Грета, затушив сигарету, отправила неодобрительный взгляд Ван Гогу с отрезанным ухом на стене (или, точнее, совсем без уха).
– Этот – единственный из всех, – задумчиво произнесла она, – кто ни словом не обмолвится о походах на природу.
Мы на мгновение покинем Лизе и Грету: у них всё хорошо, и они ни в ком не нуждаются. Пока они мило и весело болтают о неистовой склонности кандидатов в мужья к путешествиям на природе, мы позволим ночи за окном замереть – пусть она хотя бы разок вздремнет, а утро наступит пораньше. Где-то лежала Милле и разглядывала матовыми глазами-изюминками моего бедного Вильхельма, в котором ей еще не удалось убить воспоминания о нашей с ним сырой, жестоко-яростной и нежной жизни. Но она запаслась терпением. Ей потребовалось два года, чтобы перетащить его из одной постели в другую, теперь же торопиться некуда. Он болен, напуган и беспомощен, но она поставит его на ноги, поскольку, в отличие от маковых барышень, верит: то, что она называет любовью, может творить чудеса. Для начала она потерла ему спину (мой Вильхельм, ведь он принимал ванну лишь на праздник Богоявления), одела в чистую пижаму и уговорила съесть миску супа. Всё вместе это очень разумно и одновременно очень нелепо. И вдруг Милле вся затрепетала, как маленькая хилая птаха. Это чисто физическая усталость. Она пахала как лошадь, чтобы спасти этого редкого и ценного человека от отношений, которые едва не убили его. Несколько месяцев она наблюдала, как он пичкал себя виски и снотворным, которые ей приходилось заказывать по телефону: она ни на секунду не могла оставить его одного. Милле не перебивая слушала его ненавистные и горькие жалобы о брошенной им женщине, как ей казалось, незнакомой, хотя однажды она потерла ей спину. Милле потерла спину и нашему бесприютному мальчику, пока его дорогое лицо не начало расходиться по швам так, что она могла заталкивать в смеющиеся трещины витаминные пилюли и здоровую еду.
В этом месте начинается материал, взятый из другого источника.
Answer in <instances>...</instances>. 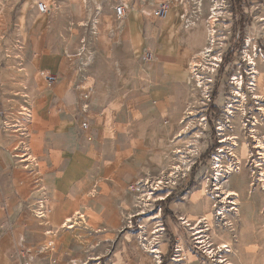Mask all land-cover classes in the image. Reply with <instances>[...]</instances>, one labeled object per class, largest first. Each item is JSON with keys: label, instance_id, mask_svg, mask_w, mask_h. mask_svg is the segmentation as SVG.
<instances>
[{"label": "rangeland", "instance_id": "1", "mask_svg": "<svg viewBox=\"0 0 264 264\" xmlns=\"http://www.w3.org/2000/svg\"><path fill=\"white\" fill-rule=\"evenodd\" d=\"M243 1L214 21L188 0L192 25L0 0V264H264V0ZM59 203L86 217L72 243L65 218L24 246Z\"/></svg>", "mask_w": 264, "mask_h": 264}, {"label": "built area", "instance_id": "2", "mask_svg": "<svg viewBox=\"0 0 264 264\" xmlns=\"http://www.w3.org/2000/svg\"><path fill=\"white\" fill-rule=\"evenodd\" d=\"M129 1V2H128ZM195 6V13L194 15L189 13L188 10V0H113V12L116 15L117 19L123 22L130 13V10L136 6L138 9L141 10L142 14L146 17L158 19V20H165L168 15L172 12V10H176L177 7H180L182 12L181 20L186 24H194L191 22V19L195 18L198 20L200 14V10H202L203 4H211L210 8V16L214 15L210 19H214V21H218L220 18V14L224 8V3L226 0H191ZM187 4V6H186ZM39 11L41 13H46L48 11V7L44 2H41L39 5ZM48 79L54 80V76H48ZM84 128H87V124L83 123Z\"/></svg>", "mask_w": 264, "mask_h": 264}, {"label": "crops", "instance_id": "3", "mask_svg": "<svg viewBox=\"0 0 264 264\" xmlns=\"http://www.w3.org/2000/svg\"><path fill=\"white\" fill-rule=\"evenodd\" d=\"M257 77H258L257 81L259 83V87H258L259 88V92L261 91L260 94L262 95V94H264V85H263L264 84V72H259V76H257ZM68 95H69V91H68ZM60 177H62V175L59 176V178ZM62 185H63V182L60 184V186L62 187ZM64 195H65L64 194V189L60 188L58 194H56L54 197L57 198V197H62ZM57 201H58V199H56V202ZM63 210L64 209L62 208V205L60 203L58 205L56 204L54 206L53 212H51L52 214L50 216H48V218L46 220H41V222H43V224H33L34 226H29L31 224H24V226H27V227L23 226L22 228H19L18 232L15 233L16 237L21 236L22 238L21 239L19 238L20 242H22V244L24 246H26V244H27L26 240L27 239H31V237L28 238V236H27V235H29V233L27 232V229H34V231H36V232L31 231V232L34 233V235H35V233L43 232L44 230H45V233L47 231L51 230V231H54L57 234L59 232V230L64 226V224L68 225L67 224V220L68 219H71L72 223H73L74 216H77L79 214H80L79 215L80 218L81 219L83 218L82 220L87 222L85 215L82 212L76 210V208L70 207L69 210L65 211L66 213ZM70 213L71 214L73 213V216H71ZM45 218H46V216H45ZM45 218L39 217V219H45ZM65 218H66L65 223L61 224V223L64 222ZM76 227H77L76 224H75V226H73V224H71V229L64 231V235L58 234V237H57L56 241L59 242V243H60V241L61 242L62 241L63 242L64 241H69V244L72 243L71 240H72V238L74 236V233H75V231L73 229H75ZM45 236H46V234H45Z\"/></svg>", "mask_w": 264, "mask_h": 264}, {"label": "bare ground", "instance_id": "4", "mask_svg": "<svg viewBox=\"0 0 264 264\" xmlns=\"http://www.w3.org/2000/svg\"><path fill=\"white\" fill-rule=\"evenodd\" d=\"M132 11V10H131ZM176 12V14H178V19H179V22L181 23V15H182V12H181V10L177 7V9L176 10H174L173 11V13H175ZM131 13V12H130ZM171 14H172V12L168 15V17L166 18V19H169V17L171 16ZM165 19V20H166ZM160 21H163V20H160ZM109 24V23H108ZM108 24H106V26H105V28H108ZM110 26V25H109ZM140 28V22H139V17H138V14H133L132 15V17H131V19H130V30H131V34H132V41H133V43H135V44H137L138 43V40H139V38H140V33H139V29ZM211 35V34H210ZM210 35L209 34H206V35H204V42H205V44H207V42H208V40H210L211 38H210ZM136 38H137V40H136ZM203 38V37H202ZM210 46L208 47H206L205 48V51H204V53H200L201 54V56L204 58L205 56L204 55H206V53L207 52H210ZM250 60H252V58L250 57ZM192 63H194L193 61H191ZM192 63H191V66H190V69L188 68L186 71H184L183 73H182V78H183V81L185 82V84H187V83H189L190 82V80L192 79V76H191V73H193V71H194V68L196 67V66H198V65H192ZM195 64V63H194ZM251 64L252 65H254V67H253V71H252V74H254V75H252L251 76V81L253 80V79H255V83H253V85L254 86H258L259 87V83H258V77L257 76H259V72L256 70V64H255V62H251ZM202 65V64H201ZM202 67L203 68H205V66L204 65H202ZM253 76H254V78H253ZM196 77V76H195ZM194 77V78H195ZM260 78V77H259ZM253 82V81H252ZM251 82V83H252ZM242 83V82H241ZM241 83H239L238 82V85L239 86H242V84ZM256 84V85H255ZM264 85V84H263ZM254 88V87H253ZM261 92V91H260ZM192 94V93H191ZM255 98L256 99H259V98H261L260 97V95H259V93L258 94H255ZM195 99V98H194ZM231 113V112H230ZM257 148H259V149H261V151H264V140L263 139H259L258 138V146H257ZM242 152H243V155L244 156H246L247 154H248V146L246 145V144H244L243 145V148H242ZM260 164V163H259ZM258 164V165H259ZM263 177H264V175H262ZM261 180H263L262 178H261ZM236 195V194H235ZM150 199H151V196H150ZM77 214V213H76ZM80 215V214H79ZM75 217V216H74ZM85 218V217H84ZM83 219V218H82ZM67 224L68 225H66V226H68V228H70L71 227V224H72V220L71 219H68L67 220ZM198 234H201V232H199ZM200 240V239H199ZM200 243V242H199ZM226 247V246H225ZM227 248V247H226Z\"/></svg>", "mask_w": 264, "mask_h": 264}, {"label": "flooded vegetation", "instance_id": "5", "mask_svg": "<svg viewBox=\"0 0 264 264\" xmlns=\"http://www.w3.org/2000/svg\"><path fill=\"white\" fill-rule=\"evenodd\" d=\"M235 1V0H234ZM242 3H244V1L242 0Z\"/></svg>", "mask_w": 264, "mask_h": 264}]
</instances>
Время от времени она слышала сладкие пожелания спокойной ночи, предназначенные другой, и смирилась с тем, что он называет ее чужим именем в те мгновенья коротких отчаянных объятий, которыми было просто невозможно насладиться. Злая Милле устала. Ее злоба заключалась лишь в том, что она не могла смотреть на несчастных людей без того, чтобы не попытаться осчастливить их. И несчастные тянулись к ней, словно обезображенные и умирающие к святому источнику. Они обступали ее, как ядовитые грибы, скорее красивые, чем опасные, если их просто оставить расти в покое. Но Милле не могла оставить в покое темные и непроницаемые умы. Ей нужно было снять гниль с дерева, хотя именно эта гниль и держала его. Ее неутомимость внушала страх и подводила ее только перед лицом полного изнеможения. На мгновение тонкий червячок сомнения закрадывался в ее сердце при виде бледного лица Вильхельма, испещренного каплями пота.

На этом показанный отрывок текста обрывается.